Verder moeten deze prooien ook vlot bereikbaar zijn en dat hangt dan weer af van de diepte, de stroomsnelheid en de helderheid van het water. Uit onderzoek door het INBO waarbij met al deze factoren rekening werd gehouden blijkt dat zelfs in die paar gebieden aan de Vlaamse kust, waar de prooidichtheid voldoende hoog is, de foerageermogelijkheden te klein zijn. Ook de Nederlandse watervogeltellingen geven geen rooskleurig beeld van een aantal zeegebonden eenden. Bij Eiders gaat het om een halvering van de aantallen. Zwarte zee-eend krijgt nog zwaardere klappen te incasseren met sinds 2005 amper 10% van de vroegere bestanden.
Nu blijkt dat in het Oostzeegebied gelijkaardige problemen gesignaleerd worden, is men vrij zeker dat het niet zomaar om een verschuiving in winterareaal gaat. Ook in de broedgebieden is er een afname, wellicht door veranderde predator-prooiverhoudingen. Normaal zorgen piekjaren van lemmingen in de toendra voor een hogere overleving van jonge zee-eenden. Roofdieren, zoals Sneeuwuil, Middelste en Kleinste jager, Poolvos en Hermelijn geven op dat moment voorkeur aan de jacht op lemmingen. Maar de laatste 15 jaar blijven die pieken bij lemming achterwege, vermoedelijk als gevolg van klimaatverandering. Lokaal profiteren predatoren (meeuwen, raaf, poolvos, ...) in het noorden ook van de uitbreiding van menselijke vestigingen (voor olie-en gaswinning) die een constant voedselaanbod door afval met zich meebrengen. Naast deze verhoogde predatiedruk is er ook een verlies aan geschikt habitat, vervuiling, sterfte als bijvangst in visnetten, ... Alsof dat nog niet genoeg is wordt er ook nog gejaagd op deze vogels. In de Oostzeelanden (exclusief Rusland) worden jaarlijks 65.000 Eiders en 10.000 Ijseenden neergelegd. Onrechtstreeks zorgt de jacht voor nog meer slachtoffers door de opname van loodkorrels als maagsteentjes.
Mogelijk is de doorslaggevende factor een veranderde voedselsituatie in de overwinteringsgebieden waardoor deze ‘zee-eenden’ in te slechte conditie aan het broedseizoen beginnen. Menselijke overbevissing van schelpdieren legt een hypotheek op het voedselaanbod. Ook de samenstelling van het fytoplankton is van belang. Dit beïnvloedt de levensomstandigheden en voedingswaarde van mosselen, een belangrijke voedselbron voor ‘zee-eenden’ zoals de Eider.
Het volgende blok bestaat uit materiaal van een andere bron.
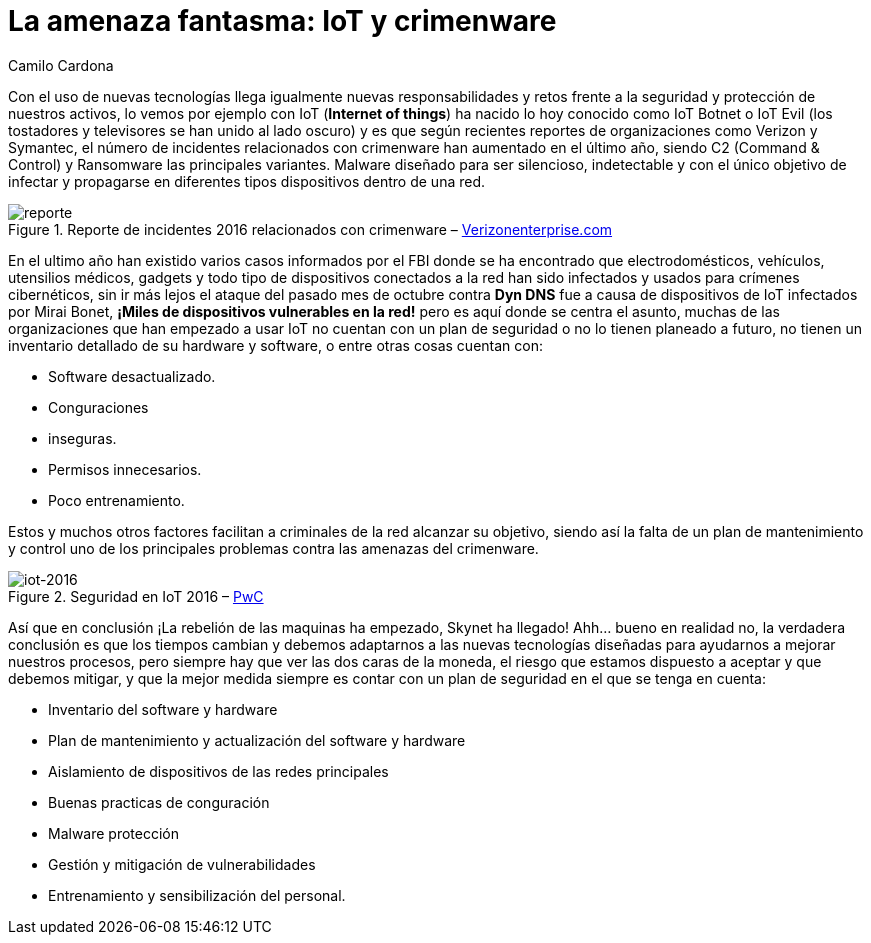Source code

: :slug: amenaza-fantasma-iot-crimenware/
:date: 2016-11-01
:category: opiniones
:tags: crimenware, iot, seguridad, atacar
:Image: crimenware.png
:alt: Ladrón entrando a un computador como si fuera una caja fuerte
:description: TODO
:keywords: TODO
:author: Camilo Cardona
:writer: camiloc
:name: Camilo Cardona
:about1: Ingeniero de sistemas y computación, OSCP, OSWP
:about2: "No tengo talentos especiales, pero sí soy profundamente curioso" Albert Einstein

= La amenaza fantasma: IoT y crimenware

Con el uso de nuevas tecnologías llega igualmente nuevas responsabilidades y
retos frente a la seguridad y protección de nuestros activos, lo vemos por
ejemplo con IoT (*Internet of things*) ha nacido lo hoy conocido como IoT Botnet 
o IoT Evil (los tostadores y televisores se han unido al lado oscuro) y es que 
según recientes reportes de organizaciones como Verizon y Symantec, el número de
incidentes relacionados con crimenware han aumentado en el último año, siendo
C2 (Command & Control) y Ransomware las principales variantes. Malware diseñado 
para ser silencioso, indetectable y con el único objetivo de infectar y 
propagarse en diferentes tipos dispositivos dentro de una red.

.Reporte de incidentes 2016 relacionados con crimenware – http://www.verizonenterprise.com/[Verizonenterprise.com]
image::reporte.png[reporte]

En el ultimo año han existido varios casos informados por el FBI donde se ha
encontrado que electrodomésticos, vehículos, utensilios médicos, gadgets y todo
tipo de dispositivos conectados a la red han sido infectados y usados para
crímenes cibernéticos, sin ir más lejos el ataque del pasado mes de octubre
contra *Dyn DNS* fue a causa de dispositivos de IoT infectados por Mirai Bonet,
*¡Miles de dispositivos vulnerables en la red!* pero es aquí donde se centra el
asunto, muchas de las organizaciones que han empezado a usar IoT no cuentan
con un plan de seguridad o no lo tienen planeado a futuro, no tienen un
inventario detallado de su hardware y software, o entre otras cosas cuentan con:

* Software desactualizado.
* Conguraciones
* inseguras.
* Permisos innecesarios.
* Poco entrenamiento.

Estos y muchos otros factores facilitan a criminales de la red alcanzar su
objetivo, siendo así la falta de un plan de mantenimiento y control uno de los
principales problemas contra las amenazas del crimenware.

.Seguridad en IoT 2016 – http://usblogs.pwc.com/cybersecurity/[PwC]
image::reporte2.png[iot-2016]

Así que en conclusión ¡La rebelión de las maquinas ha empezado, Skynet ha 
llegado! Ahh... bueno en realidad no, la verdadera conclusión es que los 
tiempos cambian y debemos adaptarnos a las nuevas tecnologías diseñadas para 
ayudarnos a mejorar nuestros procesos, pero siempre hay que ver las dos caras 
de la moneda, el riesgo que estamos dispuesto a aceptar y que debemos mitigar, 
y que la mejor medida siempre es contar con un plan de seguridad en el que se 
tenga en cuenta:

* Inventario del software y hardware
* Plan de mantenimiento y actualización del software y hardware
* Aislamiento de dispositivos de las redes principales
* Buenas practicas de conguración
* Malware protección
* Gestión y mitigación de vulnerabilidades
* Entrenamiento y sensibilización del personal.
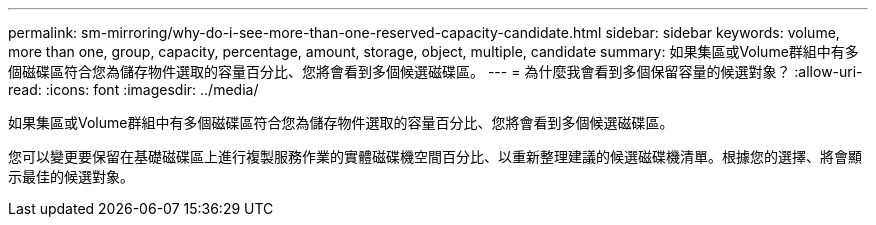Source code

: ---
permalink: sm-mirroring/why-do-i-see-more-than-one-reserved-capacity-candidate.html 
sidebar: sidebar 
keywords: volume, more than one, group, capacity, percentage, amount, storage, object, multiple, candidate 
summary: 如果集區或Volume群組中有多個磁碟區符合您為儲存物件選取的容量百分比、您將會看到多個候選磁碟區。 
---
= 為什麼我會看到多個保留容量的候選對象？
:allow-uri-read: 
:icons: font
:imagesdir: ../media/


[role="lead"]
如果集區或Volume群組中有多個磁碟區符合您為儲存物件選取的容量百分比、您將會看到多個候選磁碟區。

您可以變更要保留在基礎磁碟區上進行複製服務作業的實體磁碟機空間百分比、以重新整理建議的候選磁碟機清單。根據您的選擇、將會顯示最佳的候選對象。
Door overbevissing en klimaatverandering moeten de voor mosselen zo belangrijke kiezelwieren het afleggen tegen minder voedzame dinoflagellaten en deels giftige blauwalgen die in het warmere water beter gedijen. Dat warmere water heeft ook een rechtstreekse negatieve invloed op de mosselen. De hogere watertemperatuur in de winter maakt dat mosselen hun lichaamsreserves dan ook aanspreken. Voor de 'zee-eenden' betekent dat een verminderd voedselaanbod in het voor hen cruciale vroege voorjaar, waarin door aanleg van vet- en eiwitreserves de basis moet gelegd worden voor een goede trek- en broedconditie. Al bij al gaat het hier om ingewikkelde processen in het onderste deel van de voedselketen die ten dele nog onbekend zijn. Globaal blijkt dus de klimaatverandering zowel in de overwinteringsgebieden als in de broedgebieden erg problematisch voor deze soorten.